Well-lit with its tall walls covered in LP covers, Wayne Norman’s East Campus office is basically a record museum. Norman, the archetype of the sharply dressed jazz cat, spins albums as he works. A Fender electric guitar leans on a little tube amp in one corner. Two walls of album art follow rotating themes. The third is a permanent display.
“[There was] an early Miles Davis record that had been singled out in more than one documentary as having this unusual cover because it had this white model and her child,” Norman explains. “[Davis] didn't like it and had asked to have it changed.”
“Back in the day you used to steal milk crates that were the perfect size for albums. Now you buy them at Target.”
– WAYNE NORMAN
Through his own crate-digging, Norman realized that not one, but hundreds of Black artists’ records from the ’50s and ’60s had white women on the covers. The display above Norman’s desk contrasts these covers with album art featuring the musicians themselves.
“It's a very vivid illustration of how an outrageous practice can hide in plain sight until it can't,” he says.

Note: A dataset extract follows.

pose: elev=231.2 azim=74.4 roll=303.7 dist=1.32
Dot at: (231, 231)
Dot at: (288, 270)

There are a few possible explanations – none of which justify the practice, says Norman. One is bleak, but straightforward: Record stores in segregated America might have had an easier time selling albums that coded as “white.” Another is a little more tangled: White teenagers may have an easier time getting a record with a white person on the cover past their parents, even if the kids knew who made the music.
Interestingly, Norman has found only one example of the phenomenon in reverse.
“I have a single album by André Previn and David Rose called ‘Like Blue,’” he says. “That is literally the only example of that category that I've ever found – namely, an elegantly presented attractive Black model on the cover of a white person's album.”
Wayne Norman is the Mike and Ruth Mackowski professor of ethics in the Department of Philosophy and the Kenan Institute for Ethics.